Functional Genomics (FG) is a sub-specialty of molecular biology that enables exploration of gene and protein function not only at the gene level but also on a genome-wide scale. Technologies such as RNA interference (RNAi) and gene editing (e.g. CRISPR) that interfere or alter gene function allow us to investigate gene function in vertebrate cells in a single experiment. The FG unit provides tools and technologies, for individual genes, pathway-focused genes and genome-wide analysis.

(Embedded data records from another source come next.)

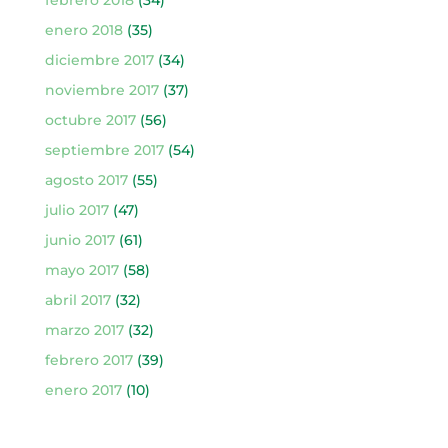
enero 2018
(35)
diciembre 2017
(34)
noviembre 2017
(37)
octubre 2017
(56)
septiembre 2017
(54)
agosto 2017
(55)
julio 2017
(47)
junio 2017
(61)
mayo 2017
(58)
abril 2017
(32)
marzo 2017
(32)
febrero 2017
(39)
enero 2017
(10)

The FG unit is equipped with forefront techonologies for the Next-Generation Sequencing (NGS) and functional studies aimed to define the role of one or more genes in a specific context.

Experimental Activities

	Analysis of gene expression through Affymetrix microarrays, RNA-seq (NGS technologies) and qRT-PCR
	Sequencing of DNA through Sanger Sequencing, pyrosequencing and NGS technologies to determine Single Nucleotide variants (SNVs), short insertions and deletions (indels), and copy number variations (CNVs)
	Functional studies based on over-expression, gene silencing, gene knock-out and/or gene-editing through CRISPR/Cas9 system
	Reversible immortalization of primary cells via the stable trasduction of lentiviral vectors.
FG activities allow to assess the effects of a specific pharmacological treatment, to identify and validate novel therapeutic targets and/or diagnostic biomarkers. Our Bioinformatic core facility has an outstanding expertise in FG-derived data analysis.